New Jersey’s Hundred Million Dollar Deli Shut Down, Owners Charged for SEC Fraud

Charlie Dwyer

PAULSBORO, NJ – Did you know there was a publicly traded delicatessen operating in New Jersey that was worth $100 million dollars? When the Securities and Exchange Commission got wind of the astronomical valuation, they investigated, because something at the deli didn’t smell right, and it wasn’t the cold cuts.

The SEC noticed the anomaly when the deli’s stock price rose from $1 per share to $14 per share in a matter of about a year, even though the business was barely making any money at all.

This week, the Securities and Exchange Commission today charged Peter L. Coker Sr., Peter L. Coker Jr., and James T. Patten for their roles in orchestrating fraudulent manipulative securities trading schemes related to the deli.


“These schemes included artificially inflating the share price of Hometown International, which operated a New Jersey deli producing less than $40,000 in annual revenue, from approximately $1 per share in October 2019 to nearly $14 per share by April 2021, leading to a grossly inflated market capitalization of $100 million,” the SEC said in the complaint filed against the owners.

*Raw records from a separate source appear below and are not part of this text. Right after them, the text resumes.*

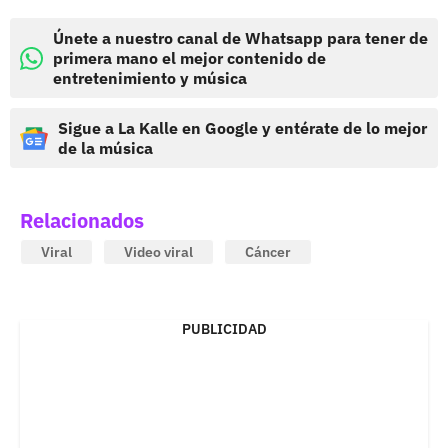
Únete a nuestro canal de Whatsapp para tener de
primera mano el mejor contenido de
entretenimiento y música
Sigue a La Kalle en Google y entérate de lo mejor
de la música
Relacionados
Viral
Video viral
Cáncer
PUBLICIDAD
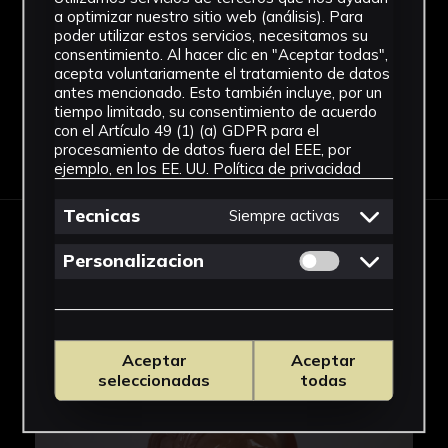
como la virtud, el buen comportamiento, la
Vidrio
a optimizar nuestro sitio web (análisis). Para
inteligencia… y se la considera soberana de
Ver más
poder utilizar estos servicios, necesitamos su
consentimiento. Al hacer clic en "Aceptar todas",
todas las aves. En la filosofía taoísta se
acepta voluntariamente el tratamiento de datos
considera uno de los cuatro animales que
antes mencionado. Esto también incluye, por un
representan los puntos cardinales y las
tiempo limitado, su consentimiento de acuerdo
con el Artículo 49 (1) (a) GDPR para el
estaciones, siendo el fenghuang el asociado al
Descargar Ficha
procesamiento de datos fuera del EEE, por
Sur, al verano, al fuego, al color rojo y a la flor
ejemplo, en los EE. UU.
Política de privacidad
de loto. A menudo se le representa como
encarnación de las emperatrices, del mismo
Tecnicas
Siempre activas
modo que el dragón (Este, Primavera) encarna
IMÁGENES
a los emperadores. Por otro lado, es el ser que
Permitir cookies 
Personalizacion
aúna las fuerzas del yin y el yang .
Aunque durante la Dinastía Zhou (1122-254
a.C.) ya se usaba, a finales del siglo XVII, el
Aceptar
Aceptar
seleccionadas
todas
vidrio empezó a ser considerado en china un
material semiprecioso, que a menudo se
utilizaba para imitar otros materiales como el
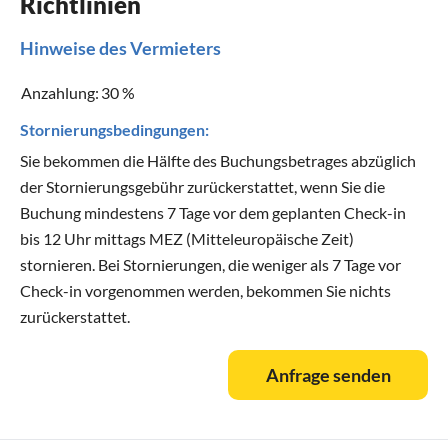
Richtlinien
Hinweise des Vermieters
Anzahlung:
30 %
Stornierungsbedingungen:
Sie bekommen die Hälfte des Buchungsbetrages abzüglich
der Stornierungsgebühr zurückerstattet, wenn Sie die
Buchung mindestens 7 Tage vor dem geplanten Check-in
bis 12 Uhr mittags MEZ (Mitteleuropäische Zeit)
stornieren. Bei Stornierungen, die weniger als 7 Tage vor
Check-in vorgenommen werden, bekommen Sie nichts
zurückerstattet.
Anfrage senden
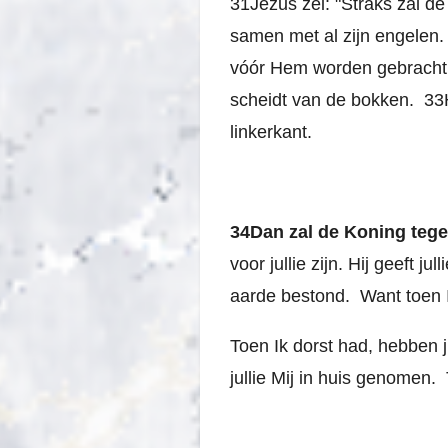
31Jezus zei:
"Straks zal d
samen met al zijn engelen. D
vóór Hem worden gebracht. 
scheidt van de bokken.
33
linkerkant.
34Dan zal de Koning teg
voor jullie zijn. Hij geeft j
aarde bestond.
Want toen I
Toen Ik dorst had, hebben 
jullie Mij in huis genomen.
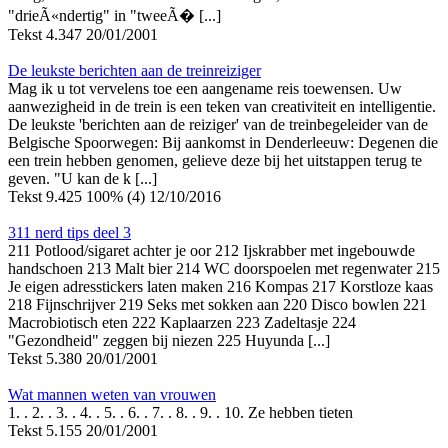
"drieÃ«ndertig" in "tweeÃ� [...]
Tekst
4.347
20/01/2001
De leukste berichten aan de treinreiziger
Mag ik u tot vervelens toe een aangename reis toewensen. Uw
aanwezigheid in de trein is een teken van creativiteit en intelligentie.
De leukste 'berichten aan de reiziger' van de treinbegeleider van de
Belgische Spoorwegen: Bij aankomst in Denderleeuw: Degenen die
een trein hebben genomen, gelieve deze bij het uitstappen terug te
geven. "U kan de k [...]
Tekst
9.425
100% (4)
12/10/2016
311 nerd tips deel 3
211 Potlood/sigaret achter je oor 212 Ijskrabber met ingebouwde
handschoen 213 Malt bier 214 WC doorspoelen met regenwater 215
Je eigen adresstickers laten maken 216 Kompas 217 Korstloze kaas
218 Fijnschrijver 219 Seks met sokken aan 220 Disco bowlen 221
Macrobiotisch eten 222 Kaplaarzen 223 Zadeltasje 224
"Gezondheid" zeggen bij niezen 225 Huyunda [...]
Tekst
5.380
20/01/2001
Wat mannen weten van vrouwen
1. . 2. . 3. . 4. . 5. . 6. . 7. . 8. . 9. . 10. Ze hebben tieten
Tekst
5.155
20/01/2001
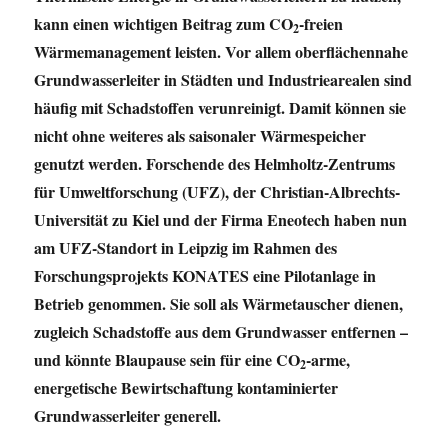
kann einen wichtigen Beitrag zum CO
-freien
2
Wärmemanagement leisten. Vor allem oberflächennahe
Grundwasserleiter in Städten und Industriearealen sind
häufig mit Schadstoffen verunreinigt. Damit können sie
nicht ohne weiteres als saisonaler Wärmespeicher
genutzt werden. Forschende des Helmholtz-Zentrums
für Umweltforschung (UFZ), der Christian-Albrechts-
Universität zu Kiel und der Firma Eneotech haben nun
am UFZ-Standort in Leipzig im Rahmen des
Forschungsprojekts KONATES eine Pilotanlage in
Betrieb genommen. Sie soll als Wärmetauscher dienen,
zugleich Schadstoffe aus dem Grundwasser entfernen –
und könnte Blaupause sein für eine CO
-arme,
2
energetische Bewirtschaftung kontaminierter
Grundwasserleiter generell.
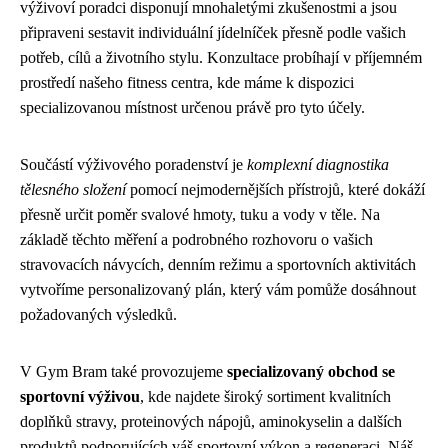
výživoví poradci disponují mnohaletými zkušenostmi a jsou
připraveni sestavit individuální jídelníček přesně podle vašich
potřeb, cílů a životního stylu. Konzultace probíhají v příjemném
prostředí našeho fitness centra, kde máme k dispozici
specializovanou místnost určenou právě pro tyto účely.
Součástí výživového poradenství je
komplexní diagnostika
tělesného složení
pomocí nejmodernějších přístrojů, které dokáží
přesně určit poměr svalové hmoty, tuku a vody v těle. Na
základě těchto měření a podrobného rozhovoru o vašich
stravovacích návycích, denním režimu a sportovních aktivitách
vytvoříme personalizovaný plán, který vám pomůže dosáhnout
požadovaných výsledků.
V Gym Bram také provozujeme
specializovaný obchod se
sportovní výživou
, kde najdete široký sortiment kvalitních
doplňků stravy, proteinových nápojů, aminokyselin a dalších
produktů podporujících váš sportovní výkon a regeneraci. Náš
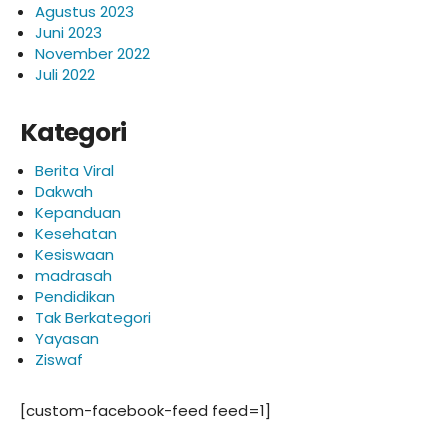
Agustus 2023
Juni 2023
November 2022
Juli 2022
Kategori
Berita Viral
Dakwah
Kepanduan
Kesehatan
Kesiswaan
madrasah
Pendidikan
Tak Berkategori
Yayasan
Ziswaf
[custom-facebook-feed feed=1]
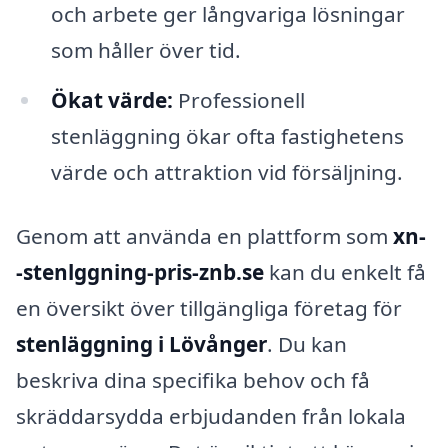
och arbete ger långvariga lösningar
som håller över tid.
Ökat värde:
Professionell
stenläggning ökar ofta fastighetens
värde och attraktion vid försäljning.
Genom att använda en plattform som
xn-
-stenlggning-pris-znb.se
kan du enkelt få
en översikt över tillgängliga företag för
stenläggning i Lövånger
. Du kan
beskriva dina specifika behov och få
skräddarsydda erbjudanden från lokala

The Coker’s used Hometown International as a front to artificially inflate the stock price of the business through a shell company called E-Waste Corp. to artificially inflate the stock prices through manipulative trading, the SEC alleges.

“We allege that the defendants’ brazen schemes resulted in the artificial inflation of the stock price of two publicly traded companies with little to no annual revenues,” said Scott A. Thompson, Associate Director of Enforcement in the Philadelphia Regional Office. “Such manipulative schemes diminish the trust investors must have in the integrity of the markets, and we will pursue those who engage in such wrongdoing.”